Question: Now that it’s time to buy stocks due to a dip in the market, what would be your top 10 picks other than banks and Telstra as a long term buy and hold strategy?
Secondly, what are your thoughts about Vanguard Australian shares index vs. AFIC? I have invested in Vanguard so far. With a long-term view, is one better than the other, or should I just stick with Vanguard?
Answer (by Paul Rickard): Thanks for the question.
Dealing with the second part first, AFIC and Vanguard are quite different – AFIC is an active manager, Vanguard is passive (index).

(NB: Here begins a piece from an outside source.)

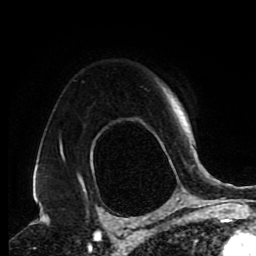
Breast MRI (dynamic contrast-enhanced), one axial slice. Cropped to one breast. Dynamic contrast-enhanced series, time point 2 of 9 at this slice position (early post-contrast). 1.5 T. TE 4.2 ms, TR 7 ms. 256 × 256 image matrix, field of view 170 × 170 mm. Female patient.
Annotated regions visible in this slice (semi-automatically segmented with operator editing):
- enhancing-tissue mask used for the functional tumour volume (all voxels passing the contrast-enhancement thresholds inside the analysis volume; usually the tumour): bounding box [x1, y1, x2, y2] px = [60, 120, 191, 164]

Based on AFIC’s track record over all timeframes, I would purchase AFIC ahead of Vanguard if the purchase price on an AFIC share is at or around NTA (Net Tangible Asset Value). If it was more than a per cent or two above NTA, then I would probably go with Vanguard. AFIC, like most LICs, publishes its NTA on a monthly basis. On 31 July, AFIC’s shares were trading at about a 3% premium to its NTA.
In regards to the first part of your question, my approach is to invest in sectors first and then choose the stocks. I don’t like eliminating almost half the market (banks and Telstra), and while you have said that you are in for the long term, I don’t really know what you investment objectives are. With those caveats, here are some names by sector that I would consider:
Materials: BHP, Amcor, Orora
Healthcare: Ramsay, CSL, Resmed
Consumer Staples: Coca Cola
Consumer Discretionary: Crown, JB Hi-Fi
Industrials: Brambles, Transurban
Question 2: Are corporate bonds suitable for an SMSF and how safe are they? What rate of interest do they pay? Where do you buy them?
Answer 2 (by Paul Rickard): Corporate bonds are suitable for an SMSF – however they carry risk, and hence you may want to think about establishing a diversified portfolio of bonds.
The interest rate depends on the market benchmark (the government bond rate for the term), and the risk rating of the corporate issuing the bond. The higher the risk of the corporate being able to repay the bond, the higher the interest rate.
Credit ratings are one way to express this risk. The higher the rating, the lower the risk of default, and conversely, the lower rating, the higher the risk of default.
Buying corporate bonds is not that easy for a small investor – some bonds are only available in parcels of $500,000. FIIG is a specialist bond dealer [1] that offers a service that has parcel sizes starting from $10,000 (minimum portfolio of $50,000).
Another option is to invest in a corporate bond fund. For example, see AMP Capital’s Corporate Bond Fund. [2]
Important: This content has been prepared without taking account of the objectives, financial situation or needs of any particular individual. It does not constitute formal advice. Consider the appropriateness of the information in regards to your circumstances.